All that time seemed very far away to Yseulte now; to earliest youth, a few years seems like the gap of a century.
Bénoît was dead now, like the mistress he had adored and served, with that loyal service which, in this later time, one class has lost the power to inspire and the other class has lost the capacity to render; but those happy midsummer holidays on the islets of the Seine were always in her mind whenever she felt the touch of the fresh air or smelt the scent of growing leaves. They had spread a fragrance like that of summer all over her memories of childhood. She pitied Blanchette and Toinon, who cared nothing for daisies and kingcups; who tired so soon of their costly playthings; who knew their Trouville and Biarritz by heart, who, when they played at their games, were either peevish or bored, and who looked with all the scorn of fashionable eight-year-olders on a toilette which was a season out of date. Blanchette and Toinon would die without ever having been young; their cousin, who at sixteen was still entirely a child, had to die to the world before she had begun to live.

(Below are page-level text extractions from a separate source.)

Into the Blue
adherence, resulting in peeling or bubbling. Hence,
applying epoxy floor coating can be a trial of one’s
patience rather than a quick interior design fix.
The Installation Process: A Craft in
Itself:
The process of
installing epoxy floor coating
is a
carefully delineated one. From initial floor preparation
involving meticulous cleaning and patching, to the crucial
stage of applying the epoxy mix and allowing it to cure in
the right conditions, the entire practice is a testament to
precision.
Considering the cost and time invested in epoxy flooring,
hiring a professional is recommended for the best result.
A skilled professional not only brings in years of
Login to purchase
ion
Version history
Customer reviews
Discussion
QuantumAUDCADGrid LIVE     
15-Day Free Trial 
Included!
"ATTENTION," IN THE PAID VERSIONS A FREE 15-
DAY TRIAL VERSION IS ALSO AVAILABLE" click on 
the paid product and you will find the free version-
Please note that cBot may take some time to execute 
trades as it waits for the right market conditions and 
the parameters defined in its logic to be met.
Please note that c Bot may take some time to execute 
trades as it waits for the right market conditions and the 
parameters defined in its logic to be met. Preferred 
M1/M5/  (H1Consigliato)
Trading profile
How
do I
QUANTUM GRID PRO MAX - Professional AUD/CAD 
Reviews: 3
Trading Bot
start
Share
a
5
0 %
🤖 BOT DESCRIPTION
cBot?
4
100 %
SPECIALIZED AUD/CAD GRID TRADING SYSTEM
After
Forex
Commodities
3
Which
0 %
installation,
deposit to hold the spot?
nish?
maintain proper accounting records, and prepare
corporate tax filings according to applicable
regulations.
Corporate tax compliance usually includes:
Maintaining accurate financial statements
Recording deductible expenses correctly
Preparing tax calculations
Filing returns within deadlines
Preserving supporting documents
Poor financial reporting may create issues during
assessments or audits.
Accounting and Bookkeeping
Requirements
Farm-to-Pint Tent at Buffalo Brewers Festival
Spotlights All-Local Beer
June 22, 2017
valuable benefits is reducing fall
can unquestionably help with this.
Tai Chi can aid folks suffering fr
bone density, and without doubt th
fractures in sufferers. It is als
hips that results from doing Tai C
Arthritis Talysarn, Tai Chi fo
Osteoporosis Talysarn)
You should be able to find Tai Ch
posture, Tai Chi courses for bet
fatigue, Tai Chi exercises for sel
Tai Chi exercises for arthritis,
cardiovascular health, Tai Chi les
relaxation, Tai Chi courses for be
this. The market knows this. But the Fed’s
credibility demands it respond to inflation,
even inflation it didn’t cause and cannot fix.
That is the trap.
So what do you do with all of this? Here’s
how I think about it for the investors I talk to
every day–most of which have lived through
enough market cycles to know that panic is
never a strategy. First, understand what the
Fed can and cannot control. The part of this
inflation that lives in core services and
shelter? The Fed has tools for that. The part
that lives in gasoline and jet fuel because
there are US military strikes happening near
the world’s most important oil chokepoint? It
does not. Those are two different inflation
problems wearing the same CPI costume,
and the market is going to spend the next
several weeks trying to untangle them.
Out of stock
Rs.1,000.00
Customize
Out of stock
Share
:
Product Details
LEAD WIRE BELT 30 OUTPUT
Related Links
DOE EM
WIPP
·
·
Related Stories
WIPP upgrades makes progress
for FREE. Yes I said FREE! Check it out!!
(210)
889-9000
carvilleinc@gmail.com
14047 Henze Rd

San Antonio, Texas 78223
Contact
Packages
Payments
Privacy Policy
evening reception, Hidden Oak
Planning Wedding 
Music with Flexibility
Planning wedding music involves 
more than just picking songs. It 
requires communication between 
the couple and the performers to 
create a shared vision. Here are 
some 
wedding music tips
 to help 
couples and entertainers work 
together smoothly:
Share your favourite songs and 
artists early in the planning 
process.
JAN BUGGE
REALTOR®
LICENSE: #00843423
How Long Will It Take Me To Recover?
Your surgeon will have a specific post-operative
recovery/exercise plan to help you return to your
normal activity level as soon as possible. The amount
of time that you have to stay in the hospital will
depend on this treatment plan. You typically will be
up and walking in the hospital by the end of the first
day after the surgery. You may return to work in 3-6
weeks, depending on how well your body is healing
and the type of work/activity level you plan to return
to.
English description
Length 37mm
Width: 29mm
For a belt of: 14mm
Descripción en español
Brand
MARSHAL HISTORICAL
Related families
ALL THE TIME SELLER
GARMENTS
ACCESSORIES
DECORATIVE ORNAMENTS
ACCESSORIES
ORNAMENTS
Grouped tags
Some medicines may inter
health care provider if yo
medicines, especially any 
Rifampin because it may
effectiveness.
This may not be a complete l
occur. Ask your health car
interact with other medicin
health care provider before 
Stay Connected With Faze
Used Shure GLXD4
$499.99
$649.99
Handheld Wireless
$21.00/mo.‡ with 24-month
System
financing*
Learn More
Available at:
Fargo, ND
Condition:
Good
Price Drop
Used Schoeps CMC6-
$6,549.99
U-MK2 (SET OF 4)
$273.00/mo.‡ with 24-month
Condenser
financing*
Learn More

She leaned out of her window in the chill of the early morning, and she watched the sea mists curl up and drift away before the sun, the mountains come forth slowly from the clouds obscuring them, the light touch and reveal one by one the low white bastides, the grey olive yards, the bosquets of orange and lemon, the fields where the young corn already was spreading, the fantastic buildings which diversified and vulgarised the beauty of the scene, and the grey towers of S. Pharamond sober and severe amidst its ilex woods by contrast with the coquetteries and motley phantasies of its neighbours.
‘I wonder,’ she thought for the hundredth time, ‘if it were only because he pitied me that he talked to me?’